La CEDU ha respinto l’appello relativo al potenziale impatto della costruzione della diga di Ilısu sul sito archeologico di Hasankeyf. Nella sua decisione finale su un appello relativo al potenziale impatto della diga di Ilısu sul sito archeologico di Hasankeyf, la Corte Europea dei Diritti Umani a maggioranza ha dichiarato inammissibile la richiesta.
In questo caso, cinque richiedenti lamentavano che la prevista costruzione della diga di Ilısu minaccia il sito archeologico di Hasankeyf, un luogo di interesse archeologico e culturale, vecchio di oltre 12.000 anni. La Corte ha considerato la domanda incompatibile con quanto previsto nella Convenzione (Articolo 35 §§ 3 (a) e 4). Ha notato che ad oggi non c’è un consenso europeo o anche una tendenza tra gli Stati Membri del Consiglio d’Europa che avrebbe reso possibile dedurre dalle disposizioni della Convenzione che esista un diritto universale individuale alla protezione di una parte o di un’altra del patrimonio culturale, come richiesto nella domanda in questione.
I richiedenti sono cinque cittadini turchi (due professori, un architetto-archaeologo, un giornalista e un avvocato) che sono stati parte di vari progetti sul sito archeologico di Hasankeyf a Batman (Turchia).
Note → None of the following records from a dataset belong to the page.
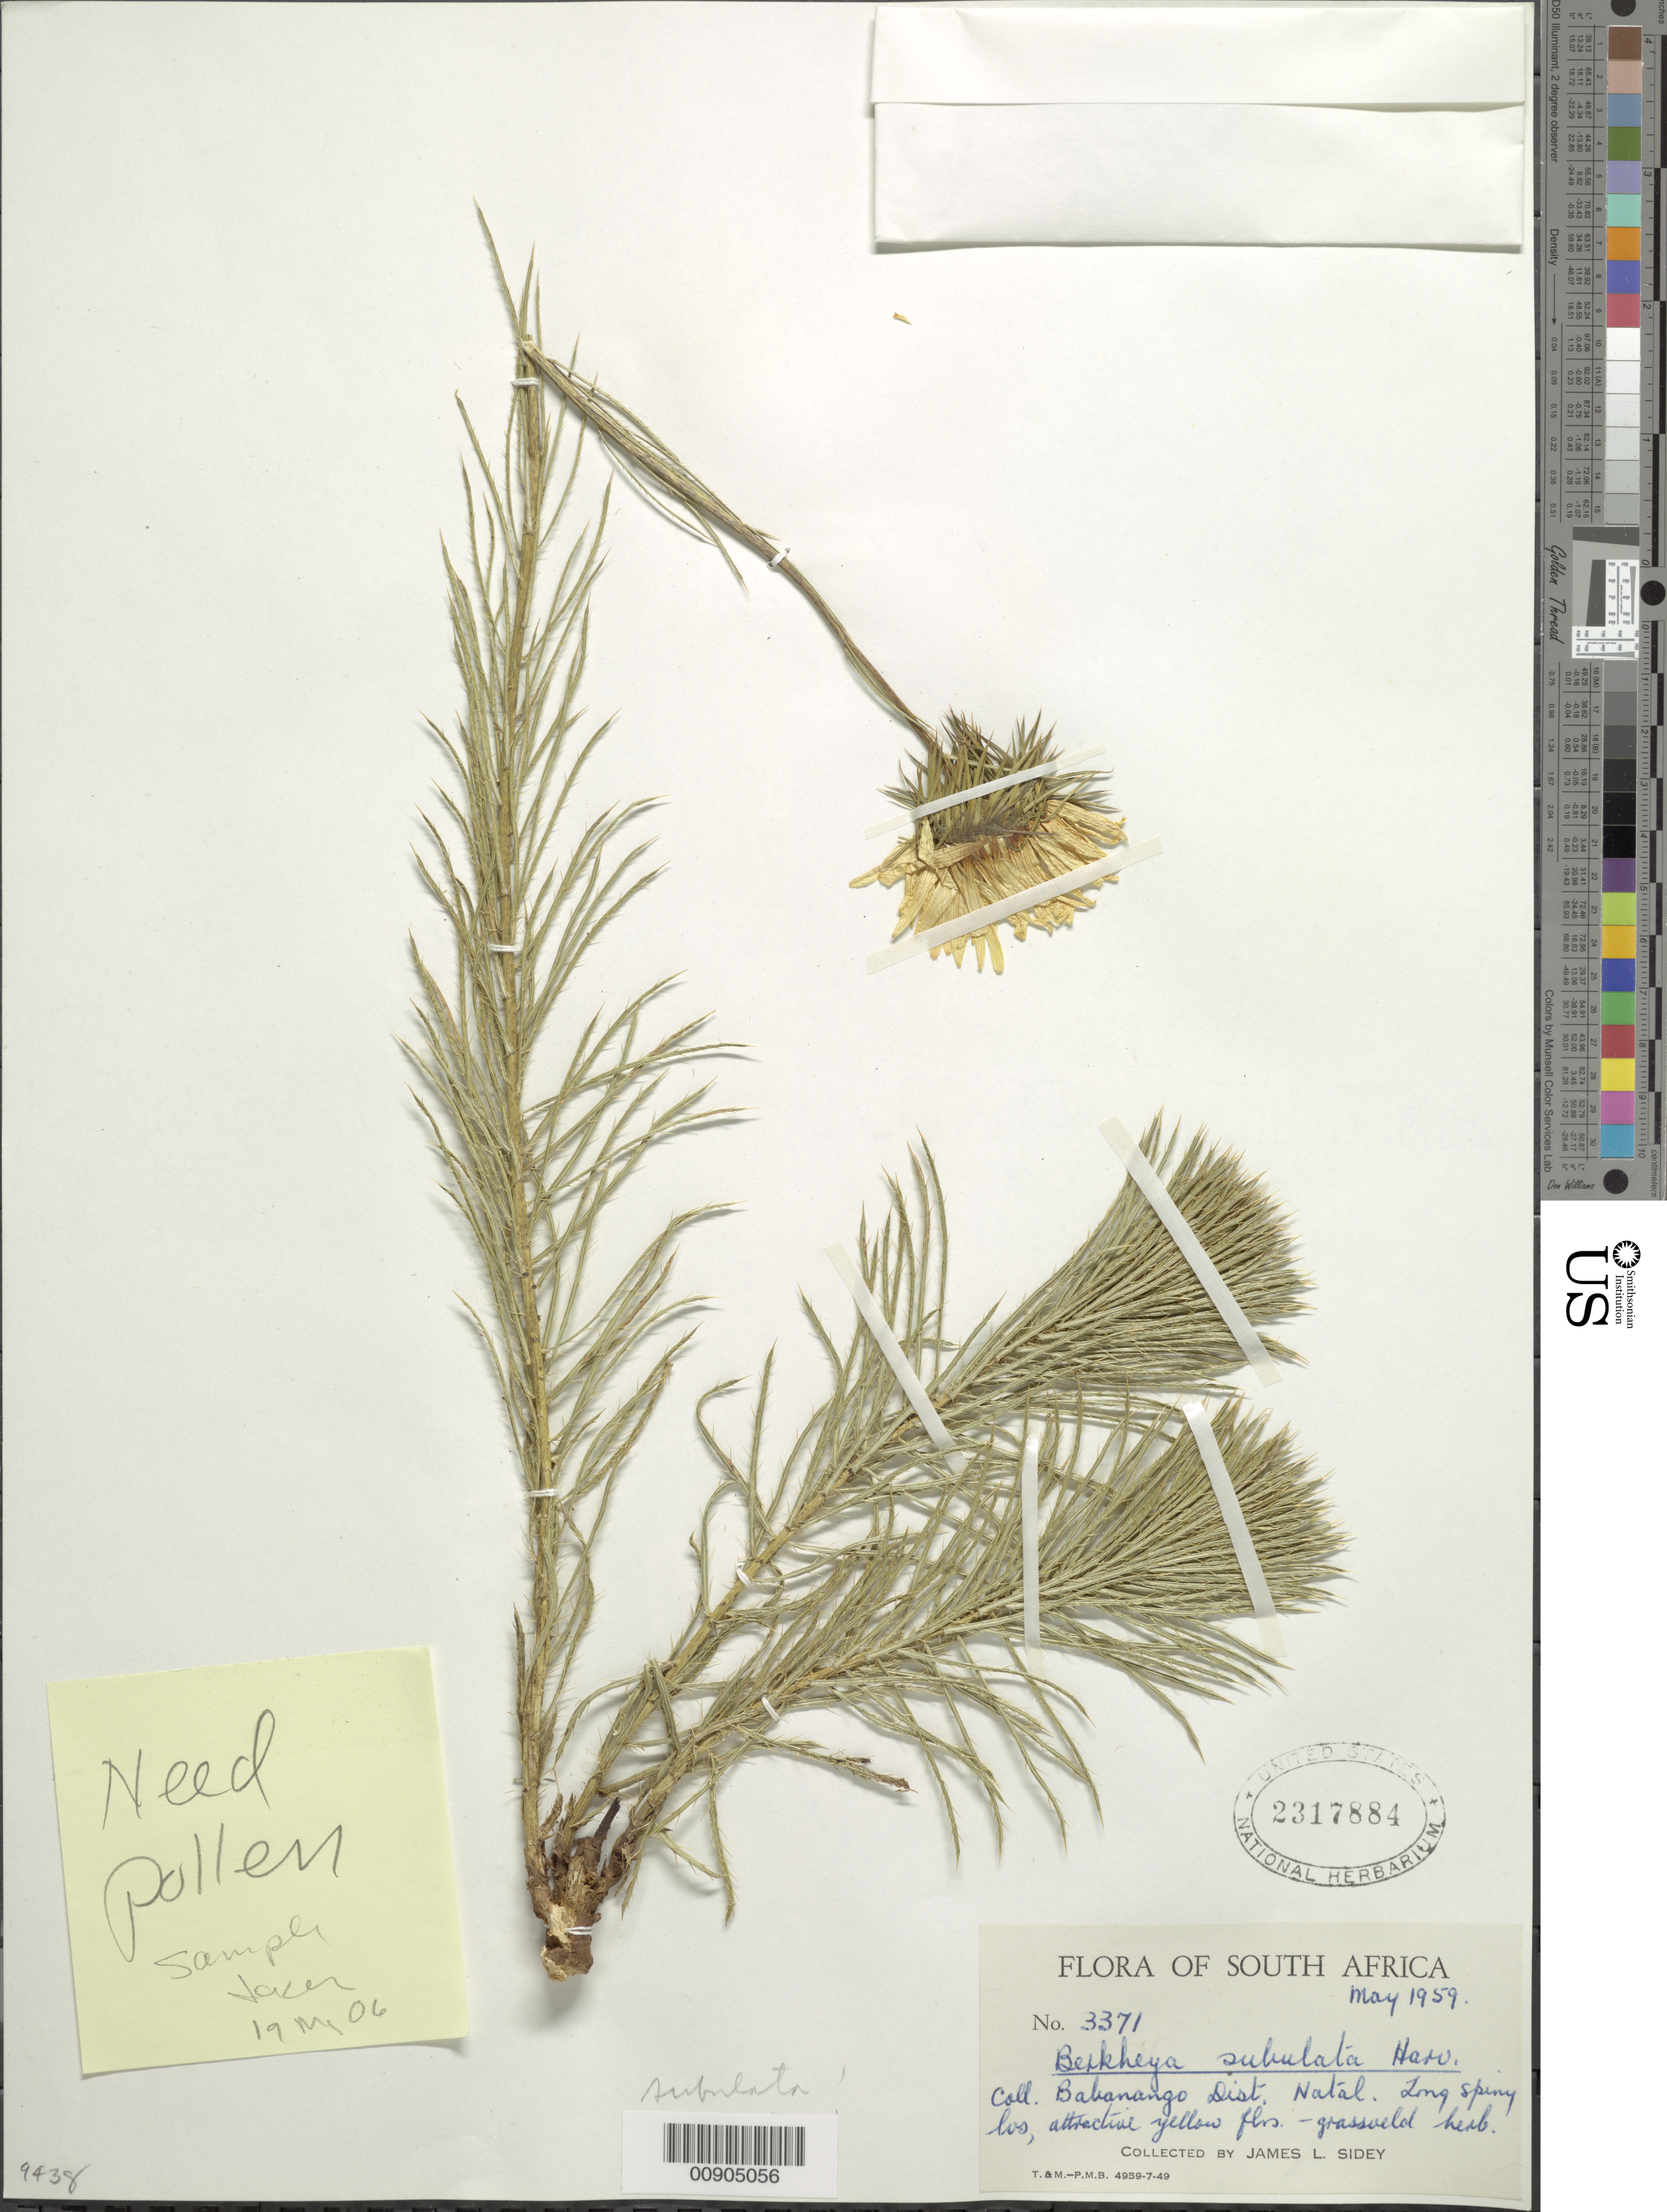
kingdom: Plantae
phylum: Tracheophyta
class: Magnoliopsida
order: Asterales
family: Asteraceae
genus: Berkheya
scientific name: Berkheya subulata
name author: Harv.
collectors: J. L. Sidey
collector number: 3371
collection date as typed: May 1959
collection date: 1959-05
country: South Africa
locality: Babanango Dist., Natal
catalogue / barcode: US 2317884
Sono nati tra il 1934 e il 1963 e vivono in Turchia. Uno di loro è morto nel 2014 e sua moglie ha deciso di continuare il ricorso.
Nel 1954 l’Ente Nazionale per l’Acqua ha iniziato il lavoro esplorativo sul progetto Ilısu, concentrato sulla creazione di una diga e di una centrale idroelettrica sul fiume Tigri. I piani minacciavano il sito archeologico di Hasankeyf che è stato classificato ufficialmente come sito archeologico di prima categoria 1978.
Nel 1982 il governo ha identificato le aree chiave per un programma maggiore di investimenti mirato a sviluppare l’intera regione del sudest dell’Anatolia (Güneydoǧu Anadolu Projesi), che, tra gli altri progetti, includeva la costruzione della proposta diga di Ilısu.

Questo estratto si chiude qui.